Texto:
▼▼▼

Esta passividade é uma
construção tanto das condições objetivas de crescimento econômico, emprego,
renda, e crédito para impulsionar um consumo expandido para além das
capacidades salariais. E, mais importante, por condições subjetivas construídas
pelas classes sociais e seus atuais setores dirigentes.
Em primeiro lugar, Dilma com
sua popularidade recorde, consegue mostrar-se como algo diferente e oposto a
seus ministros e parceiros de partido e governo envolvidos em escândalos; a
burocracia sindical (CUT, Força Sindical, CTB, etc) e estudantil (UNE) blinda a
presidente e todos os ministros que lhe interessa blindar. A oposição burguesa
faz denúncias até o ponto que lhe interessa ou é necessário fazer. O PMDB não
fala nada e ninguém espera que o centro do pragmatismo político e dos negócios
coligados a este pragmatismo fale algo.

▲▲▲

Informações fornecidas:
▼▼▼

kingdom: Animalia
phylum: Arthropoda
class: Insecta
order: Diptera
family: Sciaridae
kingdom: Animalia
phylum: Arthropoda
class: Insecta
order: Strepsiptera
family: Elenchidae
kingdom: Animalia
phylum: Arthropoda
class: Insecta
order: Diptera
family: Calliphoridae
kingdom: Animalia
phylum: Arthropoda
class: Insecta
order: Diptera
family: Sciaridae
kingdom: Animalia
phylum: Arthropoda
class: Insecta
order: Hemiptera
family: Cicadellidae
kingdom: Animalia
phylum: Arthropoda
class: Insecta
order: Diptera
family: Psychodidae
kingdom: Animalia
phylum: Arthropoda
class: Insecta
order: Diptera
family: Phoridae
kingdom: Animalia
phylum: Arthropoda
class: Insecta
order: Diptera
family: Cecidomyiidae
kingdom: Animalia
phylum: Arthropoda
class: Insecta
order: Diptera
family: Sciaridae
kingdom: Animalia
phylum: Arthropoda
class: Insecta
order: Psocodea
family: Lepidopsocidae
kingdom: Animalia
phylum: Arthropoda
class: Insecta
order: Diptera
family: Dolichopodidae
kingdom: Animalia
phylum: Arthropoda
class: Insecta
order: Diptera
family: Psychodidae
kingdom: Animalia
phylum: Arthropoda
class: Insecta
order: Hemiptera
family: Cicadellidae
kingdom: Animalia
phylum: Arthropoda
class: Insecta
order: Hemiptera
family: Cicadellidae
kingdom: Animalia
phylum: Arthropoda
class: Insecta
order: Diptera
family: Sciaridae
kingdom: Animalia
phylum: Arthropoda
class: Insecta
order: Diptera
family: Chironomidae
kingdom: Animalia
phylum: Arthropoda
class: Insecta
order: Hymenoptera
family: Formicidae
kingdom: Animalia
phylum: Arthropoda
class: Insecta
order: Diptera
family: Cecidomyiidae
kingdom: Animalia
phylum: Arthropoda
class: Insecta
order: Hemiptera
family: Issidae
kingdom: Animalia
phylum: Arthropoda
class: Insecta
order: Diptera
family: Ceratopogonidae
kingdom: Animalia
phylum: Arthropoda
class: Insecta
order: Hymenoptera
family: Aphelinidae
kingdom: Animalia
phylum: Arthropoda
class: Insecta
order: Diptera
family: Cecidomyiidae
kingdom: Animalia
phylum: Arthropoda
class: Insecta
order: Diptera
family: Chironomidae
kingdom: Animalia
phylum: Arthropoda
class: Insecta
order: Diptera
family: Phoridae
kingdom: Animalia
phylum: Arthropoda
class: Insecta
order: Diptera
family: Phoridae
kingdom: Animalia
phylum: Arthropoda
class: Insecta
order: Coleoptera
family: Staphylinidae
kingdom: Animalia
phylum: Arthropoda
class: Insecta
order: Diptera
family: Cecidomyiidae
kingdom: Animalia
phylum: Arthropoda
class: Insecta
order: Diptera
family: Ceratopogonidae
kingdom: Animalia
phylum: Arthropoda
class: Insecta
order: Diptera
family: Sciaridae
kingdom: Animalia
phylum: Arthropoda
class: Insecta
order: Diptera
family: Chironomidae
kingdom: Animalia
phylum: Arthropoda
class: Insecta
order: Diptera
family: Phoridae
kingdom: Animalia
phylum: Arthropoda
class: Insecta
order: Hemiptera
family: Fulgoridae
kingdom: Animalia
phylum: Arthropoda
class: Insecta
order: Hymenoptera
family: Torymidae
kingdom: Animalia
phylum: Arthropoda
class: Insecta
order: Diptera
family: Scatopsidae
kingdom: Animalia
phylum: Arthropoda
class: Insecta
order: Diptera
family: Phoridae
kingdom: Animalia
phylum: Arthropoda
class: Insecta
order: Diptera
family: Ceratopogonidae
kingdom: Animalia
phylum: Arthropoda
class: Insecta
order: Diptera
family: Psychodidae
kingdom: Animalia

▲▲▲

Tarefa a cumprir: Transcreva do texto sobre o governo Dilma o trecho que vai de "Esta passividade é" até "atuais setores dirigentes.". As entradas vêm de uma fonte diferente da do texto.

Resposta do exercício:
Esta passividade é uma
construção tanto das condições objetivas de crescimento econômico, emprego,
renda, e crédito para impulsionar um consumo expandido para além das
capacidades salariais. E, mais importante, por condições subjetivas construídas
pelas classes sociais e seus atuais setores dirigentes.